Por vezes vêm-me à memória a delicadeza com que seguravas no copo entre as tuas mãos e a doçura com que fechavas os olhos e inspiravas o vapor que se desprendia do ponche, e não consigo deixar de esboçar um sorriso de felicidade.
Apetecia-me fotografar-te…
Captar aquela imagem única… para que ela durasse para sempre…
É uma pena que as fotografias não roubem mesmo a alma, como pensavam os índios. É pena que tudo não passe de uma superstição.
O que eu não daria para possuir os segredos de uma alma como a tua…
O que eu não daria para possuir a perfeição de uma alma como a tua….
Tu eras perfeito…
Tudo em ti era tão especial…
Simples gestos que tu fazias… a forma como seguravas num copo, o teu andar, a forma como colocavas as mãos debaixo do queixo com os cotovelos apoiados na mesa quando prestavas atenção a alguma coisa, a tua mania de cruzares as pernas quando estavas cansado de estar em pé, a forma como fechavas o punho e coçavas o nariz com as articulações dos dedos, a forma como as tuas pupilas dilatavam quando ouvias algo que te deixava feliz…
Passava horas a observar-te, como uma etóloga que realiza um estudo exaustivo sobre o comportamento de um animal raro.
Por vezes quando te observava era assaltada por pensamentos fúteis e egoístas.
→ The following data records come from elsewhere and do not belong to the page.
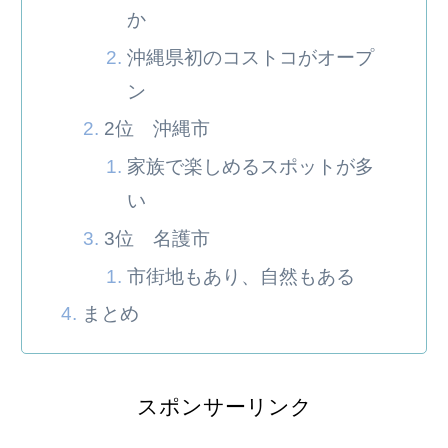
か
沖縄県初のコストコがオープ
ン
2位 沖縄市
家族で楽しめるスポットが多
い
3位 名護市
市街地もあり、自然もある
まとめ
スポンサーリンク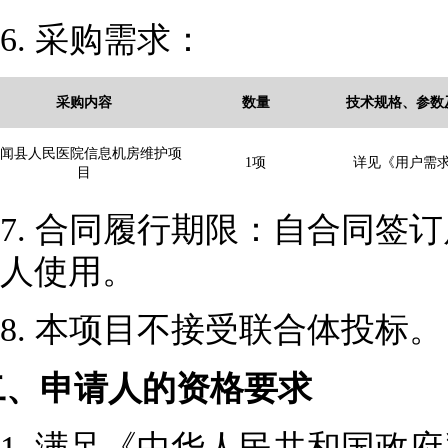
6.
采购需求
：
采购
内容
数量
技术规格、参数
闻县人民医院信息机房维护项
1
项
详见《用户需
目
7.
合同履行期限：自合同签订
人使用
。
8.
本项目不接受联合体投标。
二、
申请人的资格要求
1.
满足《中华人民共和国政府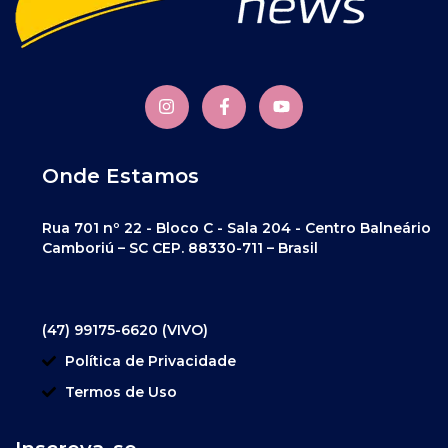
Onde Estamos
Rua 701 nº 22 - Bloco C - Sala 204 - Centro Balneário
Camboriú – SC CEP. 88330-711 – Brasil
(47) 99175-6620 (VIVO)
Política de Privacidade
Termos de Uso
Desejava que alguém fizesse o mesmo comigo. Que alguém me observasse com a mesma admiração…
Alguém que fosses tu.
Eu teria sido a pessoa mais feliz do mundo se um dia me tivesses dito que eu era perfeita tal como eu era.
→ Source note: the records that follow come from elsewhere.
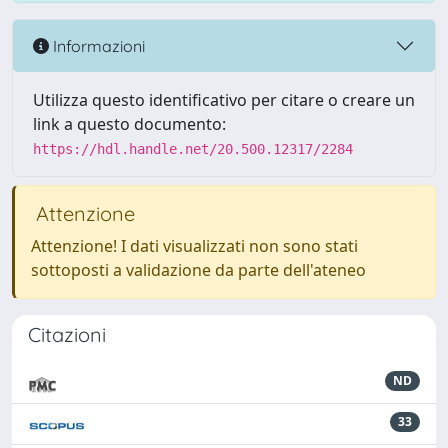
Informazioni
Utilizza questo identificativo per citare o creare un
link a questo documento:
https://hdl.handle.net/20.500.12317/2284
Attenzione
Attenzione! I dati visualizzati non sono stati
sottoposti a validazione da parte dell'ateneo
Citazioni
ND
33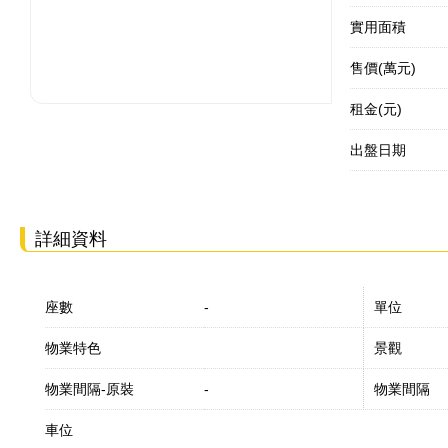
實用面積
售價(萬元)
租金(元)
出盤日期
詳細資料
座數
-
單位
物業特色
景觀
物業間隔-原裝
-
物業間隔
車位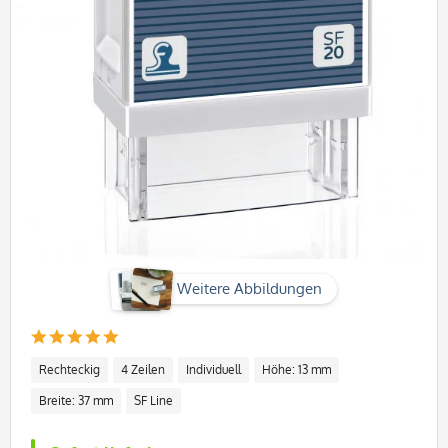
Weitere Abbildungen
Rechteckig
4 Zeilen
Individuell
Höhe: 13 mm
Breite: 37 mm
SF Line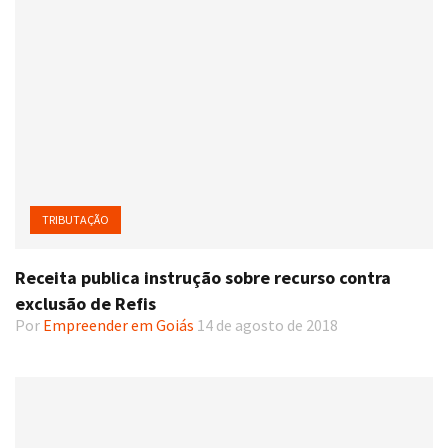
TRIBUTAÇÃO
Receita publica instrução sobre recurso contra
exclusão de Refis
Por
Empreender em Goiás
14 de agosto de 2018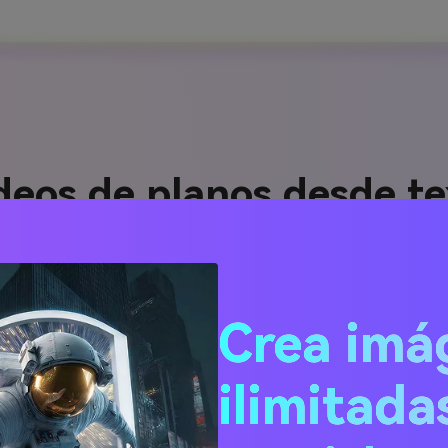
deos de planos desde te
.io genere instantáneamente una animación de plano envolvent
mado, la IA de texto a video da vida a tu visión sin estrés d
Crea imá
ación de escenas, animación y flujo de cámara, produciendo u
redes sociales, aulas o teasers de productos.
ilimitada
Demostración de Concepto de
“Não ficarias feliz pois não acreditarias.”
É… És capaz de ter razão…
Estou triste.
Não me perguntes porquê.
É como se carregasse toda a tristeza deste mundo nas costas e não tivesse um motivo para tal.
Estou só…
Mais uma vez uma chuva de lágrimas começa nos meus olhos e cai suavemente sobre o teu telhado.
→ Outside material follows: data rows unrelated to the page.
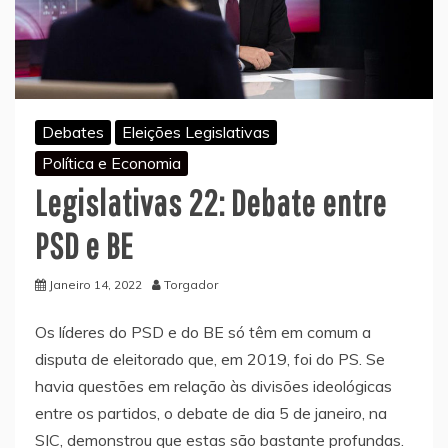
Debates
Eleições Legislativas
Política e Economia
Legislativas 22: Debate entre
PSD e BE
Janeiro 14, 2022
Torgador
Os líderes do PSD e do BE só têm em comum a
disputa de eleitorado que, em 2019, foi do PS. Se
havia questões em relação às divisões ideológicas
entre os partidos, o debate de dia 5 de janeiro, na
SIC, demonstrou que estas são bastante profundas.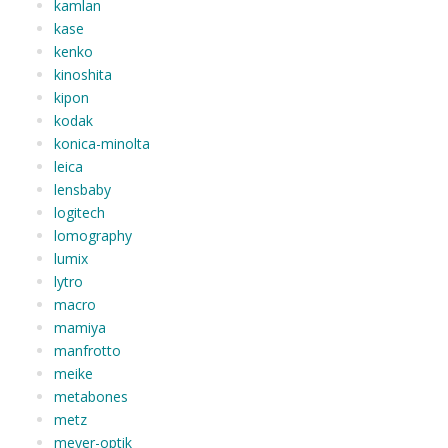
kamlan
kase
kenko
kinoshita
kipon
kodak
konica-minolta
leica
lensbaby
logitech
lomography
lumix
lytro
macro
mamiya
manfrotto
meike
metabones
metz
meyer-optik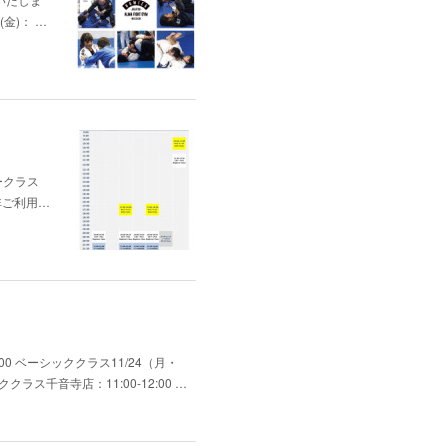
(金)： …
ナークラス
非ご利用…
0 ベーシッククラス11/24（月・
ス千音寺店：11:00-12:00 …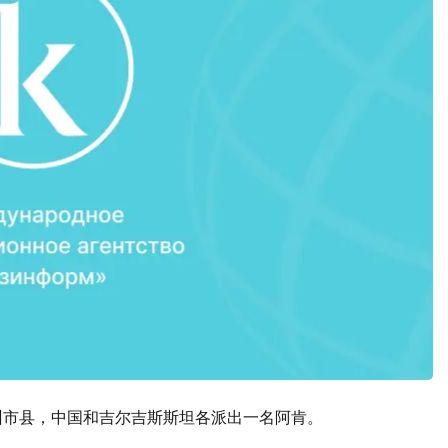
各州市县，中国和吉尔吉斯斯坦各派出一名阿肯。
Sabes o que é estar-se só?
Não é estar momentaneamente sozinho em casa ou na rua. Quando estás sozinho tens como companhia a certeza de que alguém pode chegar a qualquer momento…. Chamar pelo teu nome… Sorrir-te… Oferecer-te palavras quentes que te dizem que não estás só neste mundo.
Estar-se só é estar-se completamente sozinho.
É estar no meio de milhões de pessoas e ser-se indiferente a todas elas… é ninguém te sorrir…
A solidão é a morte da alma.
Ele diz-me que não poderei ter paz enquanto não acertar contas com o passado. Enquanto eu não escrever a minha última página. Aquela que começava com o teu nome e acabava com reticências. Aquela onde eu deveria escrever com a consciência tranquila e o coração despreocupado a palavra “Fim”.
“Esquece o que passou”, diz-me ele.
Mas como posso eu esquecer toda a minha vida? Como posso eu esquecer a felicidade?
Diz-me…
Diz-me o que me aconteceu.
Mas o meu Eu continua o mesmo. Algures no escuro… bem perto de mim… ele fala baixinho, por isso tenho que o ouvir com muita atenção.
Eu continuo a mesma.
A mesma que traiu todas as suas convicções e atirou a própria alma ao fogo só por te adorar mais que a própria vida, a mesma com quem dançavas pela rua, a mesma que teria dado a vida por ti…sem pensar duas vezes.
A mesma que não conseguiste entender e por isso mataste.